Work task: Go through the data below and repeat it exactly, skipping each picture.

*** Block opens ***

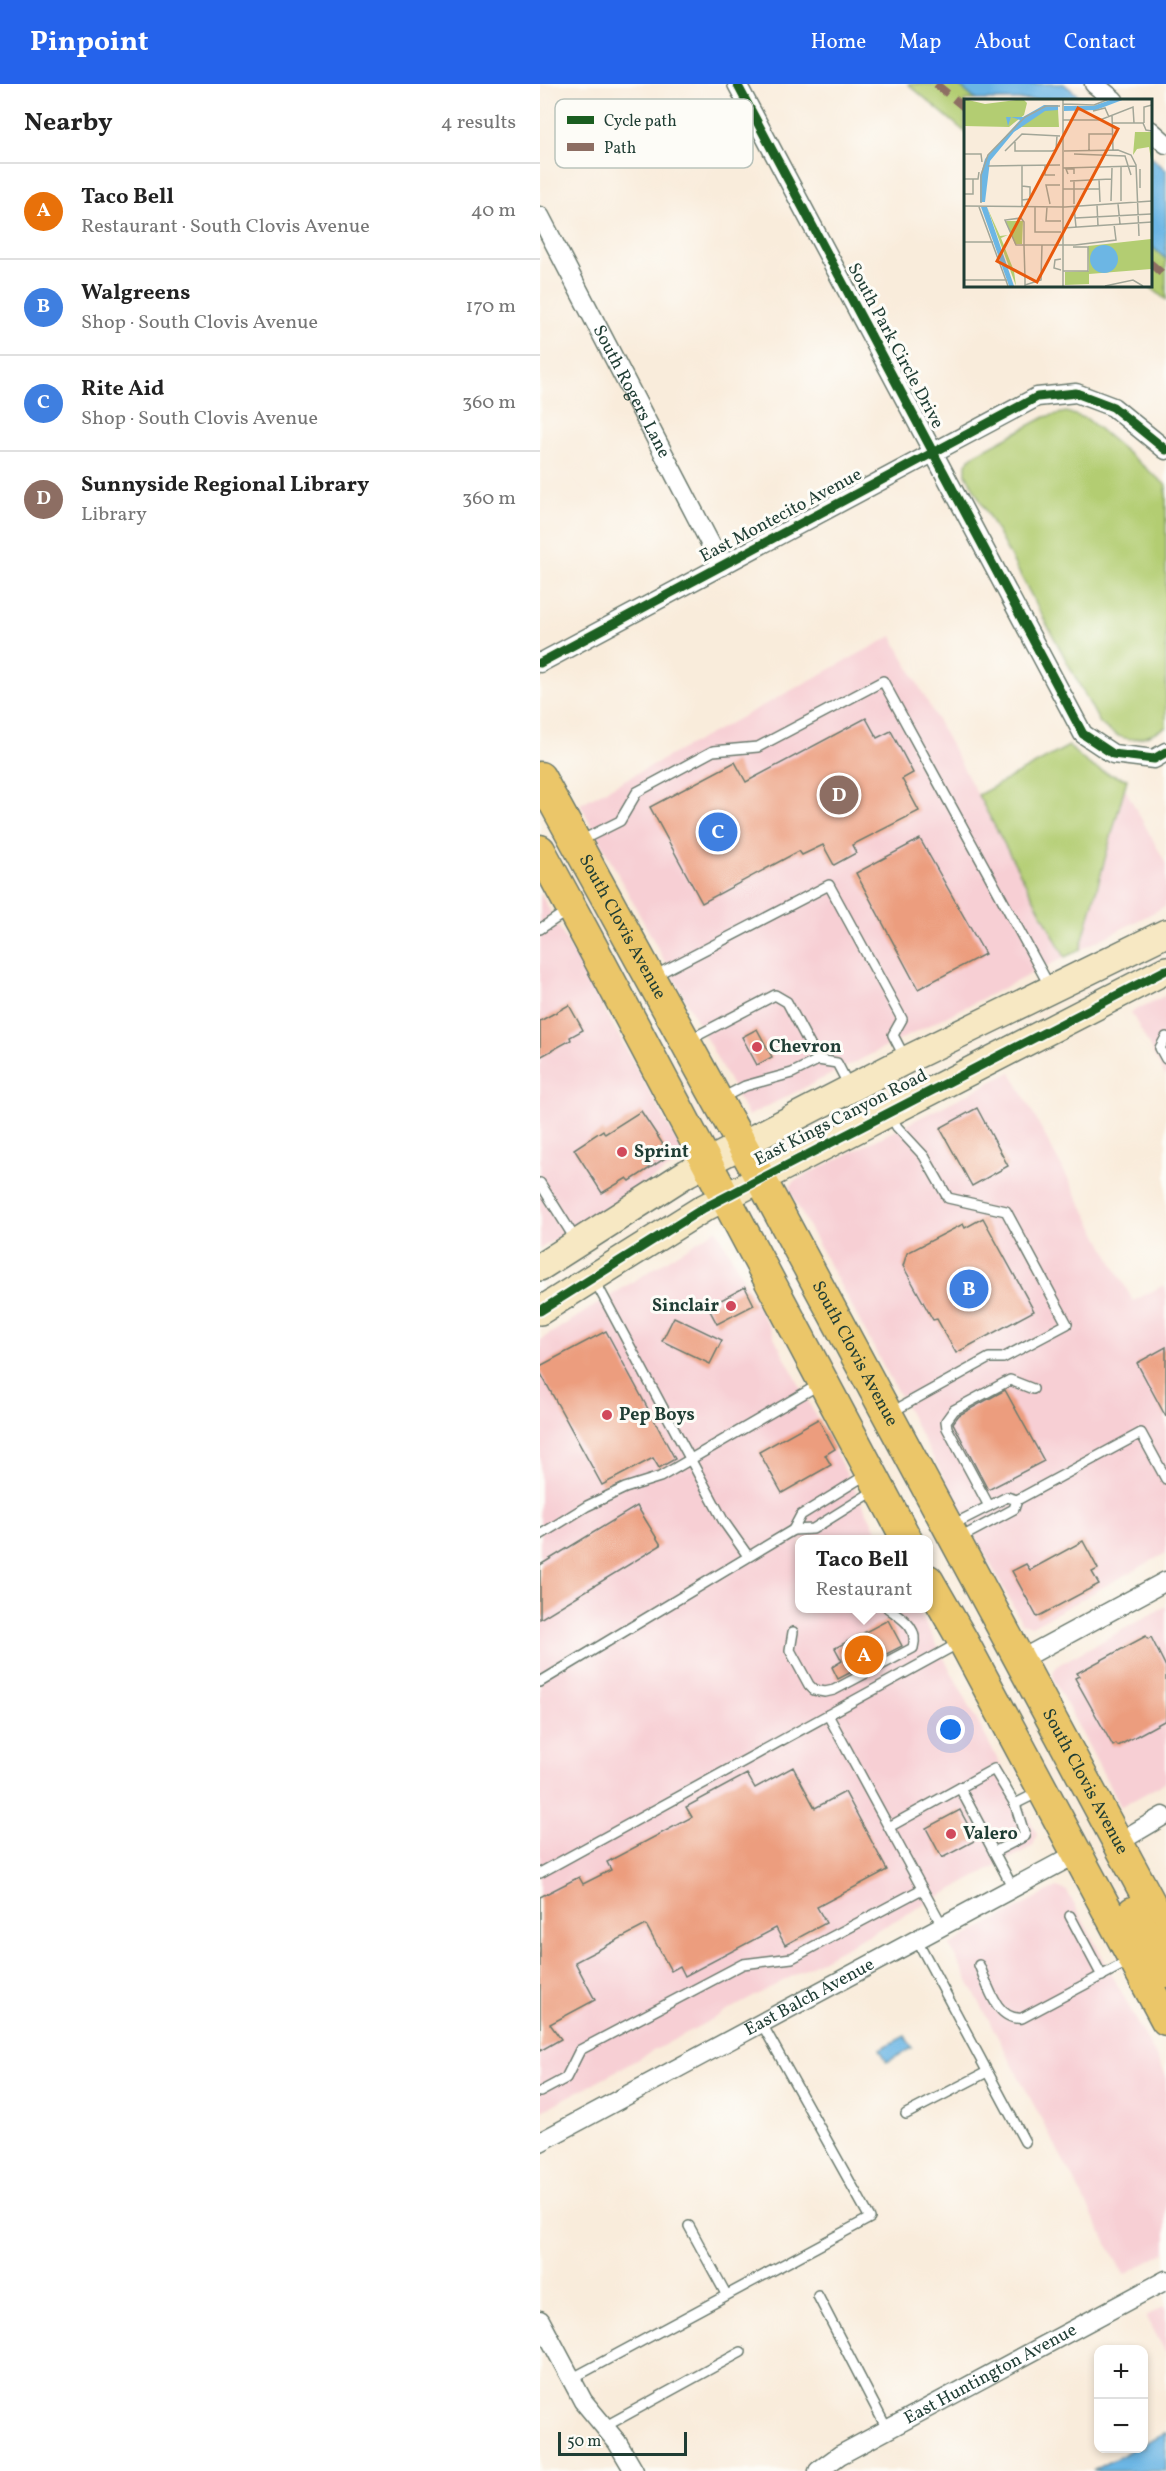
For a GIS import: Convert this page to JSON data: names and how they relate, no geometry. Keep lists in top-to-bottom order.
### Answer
{
  "streets": {
    "main road": ["South Clovis Avenue", "East Kings Canyon Road"],
    "street": [
      "South Park Circle Drive",
      "South Rogers Lane",
      "East Montecito Avenue",
      "East Balch Avenue",
      "East Huntington Avenue"
    ]
  },
  "crossings": [
    ["South Park Circle Drive", "East Montecito Avenue"],
    ["South Rogers Lane", "East Montecito Avenue"],
    ["South Clovis Avenue", "East Kings Canyon Road"]
  ],
  "places": [
    "Chevron",
    "Sprint",
    "Sinclair",
    "Pep Boys",
    "Valero"
  ],
  "legend": ["Cycle path", "Path"],
  "scale_bar": "50 m",
  "page": {
    "header": "Pinpoint",
    "nav": [
      "Home",
      "Map",
      "About",
      "Contact"
    ],
    "heading": ["Nearby", "4 results"],
    "list": [
      {
        "mark": "A",
        "name": "Taco Bell",
        "note": "Restaurant · South Clovis Avenue",
        "value": "40 m"
      },
      {
        "mark": "B",
        "name": "Walgreens",
        "note": "Shop · South Clovis Avenue",
        "value": "170 m"
      },
      {
        "mark": "C",
        "name": "Rite Aid",
        "note": "Shop · South Clovis Avenue",
        "value": "360 m"
      },
      {
        "mark": "D",
        "name": "Sunnyside Regional Library",
        "note": "Library",
        "value": "360 m"
      }
    ],
    "pins": [
      "D",
      "C",
      "B",
      "A"
    ],
    "popup": ["Taco Bell", "Restaurant"],
    "map_buttons": ["+", "−"],
    "scale": "50 m"
  }
}
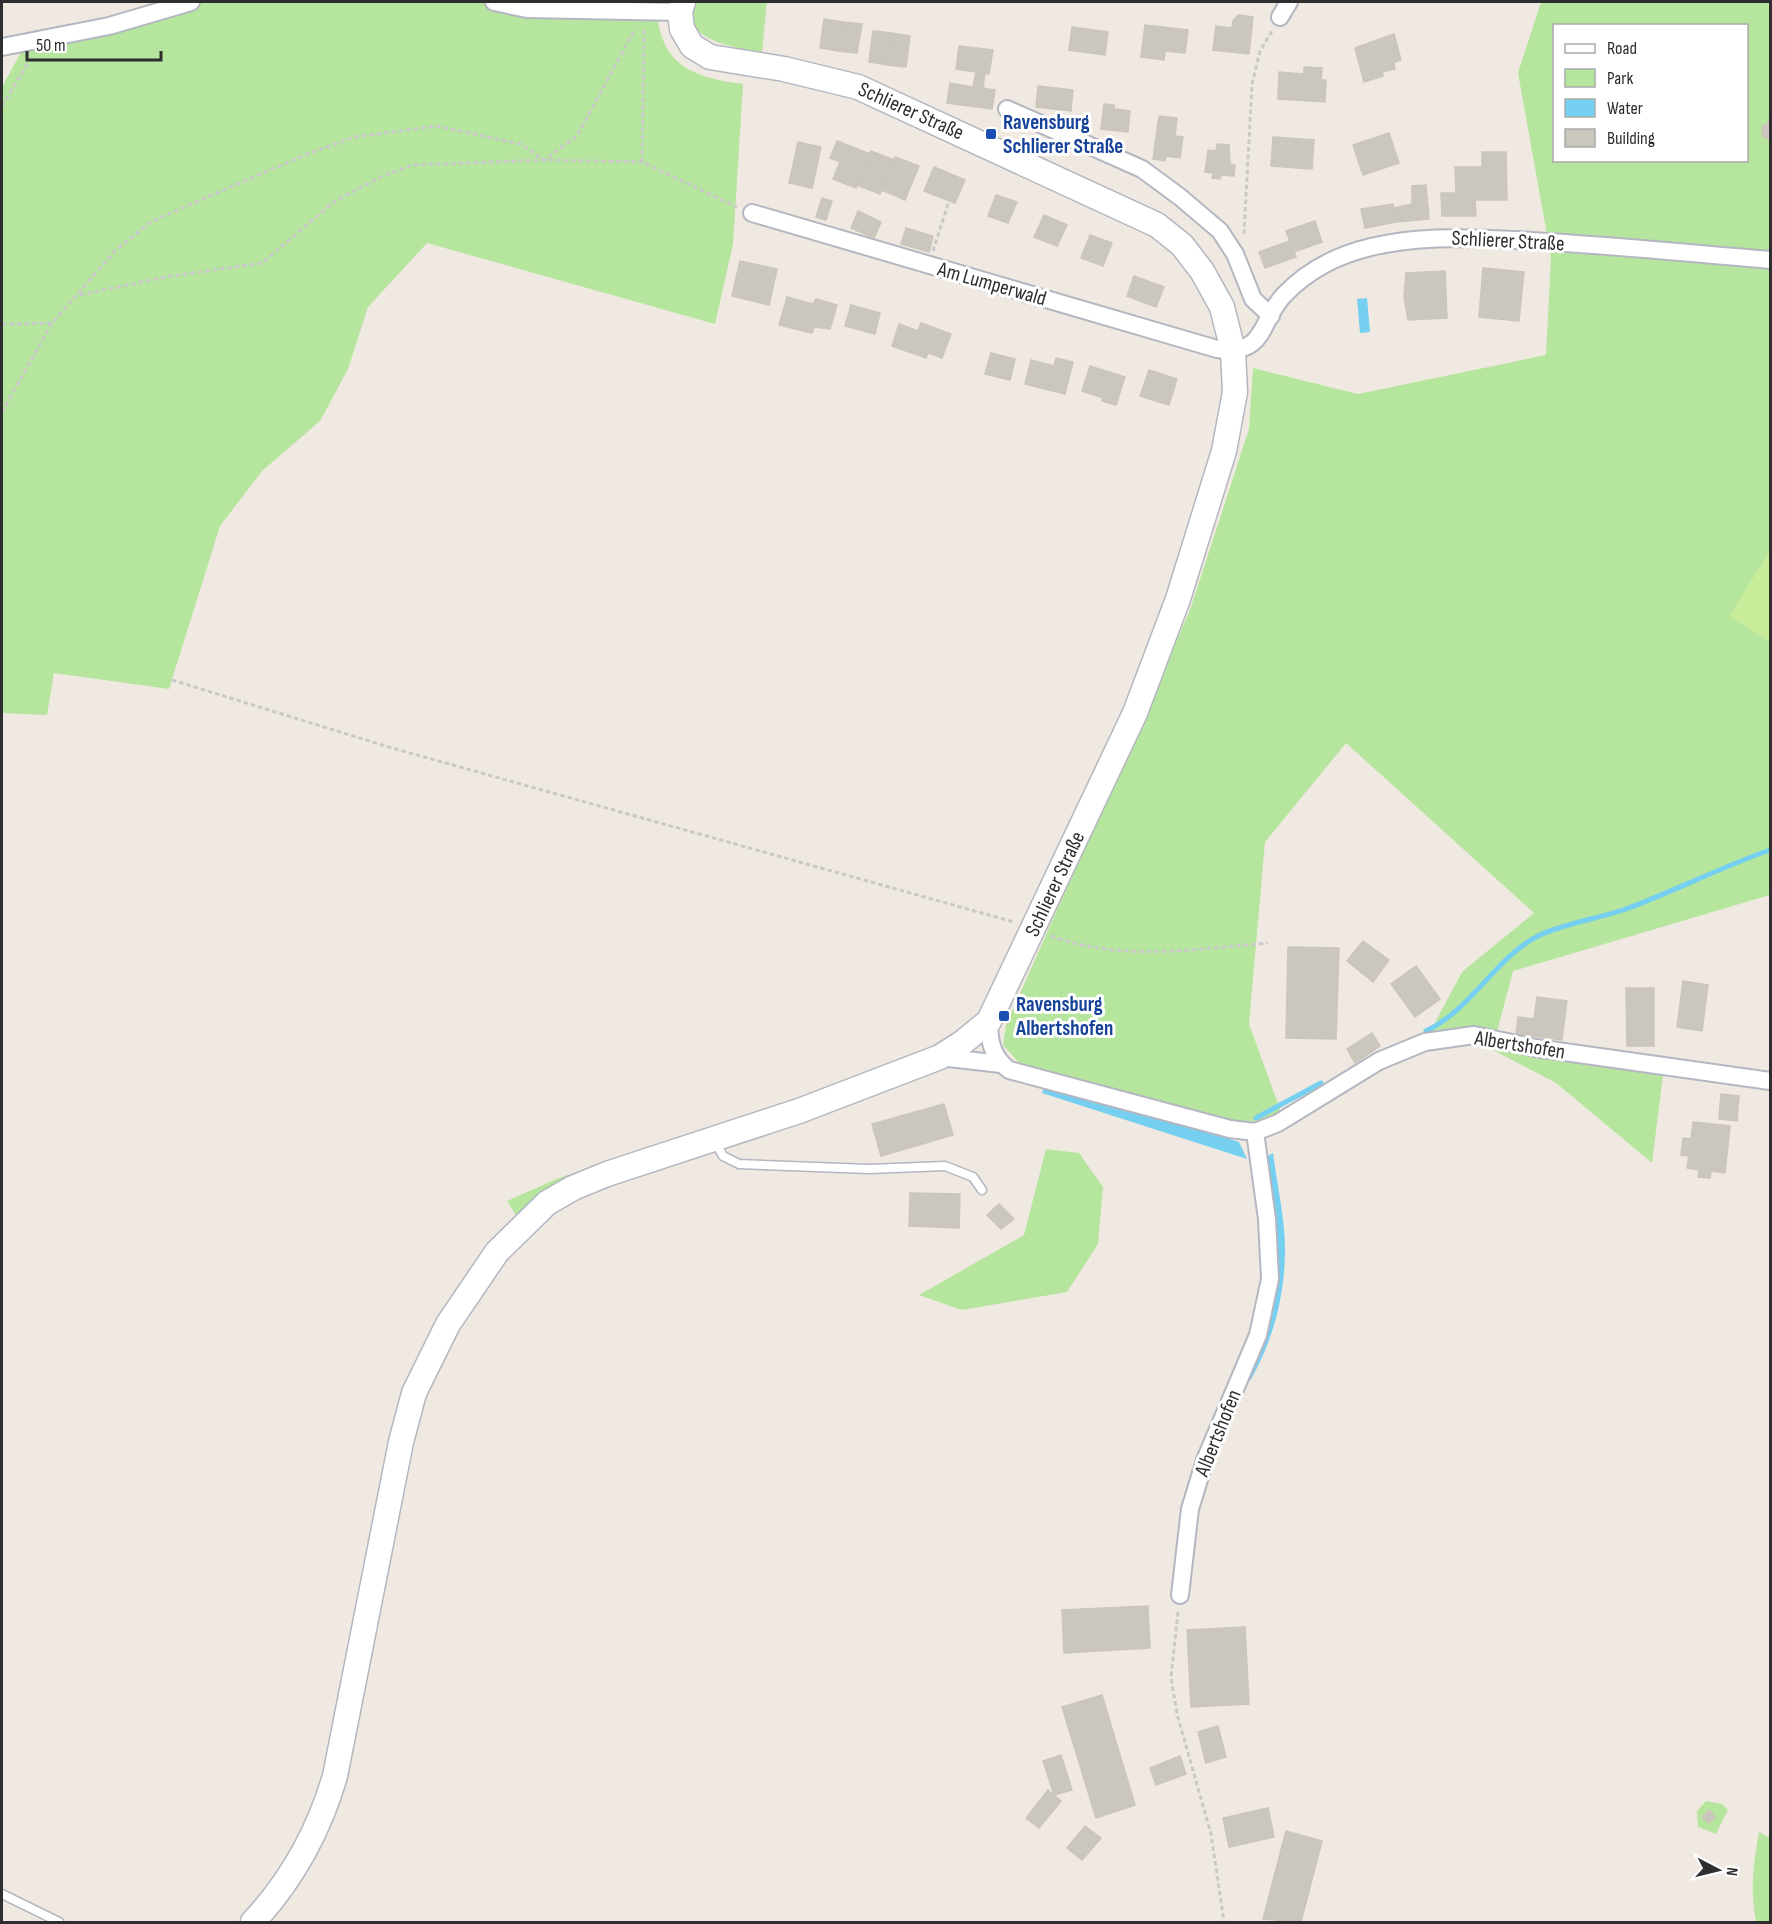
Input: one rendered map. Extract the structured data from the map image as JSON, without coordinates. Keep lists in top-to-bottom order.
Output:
{
  "streets": {
    "main road": ["Schlierer Straße"],
    "street": ["Am Lumperwald", "Albertshofen"]
  },
  "crossings": [
    ["Schlierer Straße", "Am Lumperwald"]
  ],
  "places": {
    "transit": ["Ravensburg Schlierer Straße", "Ravensburg Albertshofen"]
  },
  "legend": [
    "Road",
    "Park",
    "Water",
    "Building"
  ],
  "scale_bar": "50 m",
  "north": "right"
}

*** Block closes ***

Task result:
For a GIS import: Convert this page to JSON data: names and how they relate, no geometry. Keep lists in top-to-bottom order.
### Answer
{
  "streets": {
    "main road": ["South Clovis Avenue", "East Kings Canyon Road"],
    "street": [
      "South Park Circle Drive",
      "South Rogers Lane",
      "East Montecito Avenue",
      "East Balch Avenue",
      "East Huntington Avenue"
    ]
  },
  "crossings": [
    ["South Park Circle Drive", "East Montecito Avenue"],
    ["South Rogers Lane", "East Montecito Avenue"],
    ["South Clovis Avenue", "East Kings Canyon Road"]
  ],
  "places": [
    "Chevron",
    "Sprint",
    "Sinclair",
    "Pep Boys",
    "Valero"
  ],
  "legend": ["Cycle path", "Path"],
  "scale_bar": "50 m",
  "page": {
    "header": "Pinpoint",
    "nav": [
      "Home",
      "Map",
      "About",
      "Contact"
    ],
    "heading": ["Nearby", "4 results"],
    "list": [
      {
        "mark": "A",
        "name": "Taco Bell",
        "note": "Restaurant · South Clovis Avenue",
        "value": "40 m"
      },
      {
        "mark": "B",
        "name": "Walgreens",
        "note": "Shop · South Clovis Avenue",
        "value": "170 m"
      },
      {
        "mark": "C",
        "name": "Rite Aid",
        "note": "Shop · South Clovis Avenue",
        "value": "360 m"
      },
      {
        "mark": "D",
        "name": "Sunnyside Regional Library",
        "note": "Library",
        "value": "360 m"
      }
    ],
    "pins": [
      "D",
      "C",
      "B",
      "A"
    ],
    "popup": ["Taco Bell", "Restaurant"],
    "map_buttons": ["+", "−"],
    "scale": "50 m"
  }
}
Input: one rendered map. Extract the structured data from the map image as JSON, without coordinates. Keep lists in top-to-bottom order.
Output:
{
  "streets": {
    "main road": ["Schlierer Straße"],
    "street": ["Am Lumperwald", "Albertshofen"]
  },
  "crossings": [
    ["Schlierer Straße", "Am Lumperwald"]
  ],
  "places": {
    "transit": ["Ravensburg Schlierer Straße", "Ravensburg Albertshofen"]
  },
  "legend": [
    "Road",
    "Park",
    "Water",
    "Building"
  ],
  "scale_bar": "50 m",
  "north": "right"
}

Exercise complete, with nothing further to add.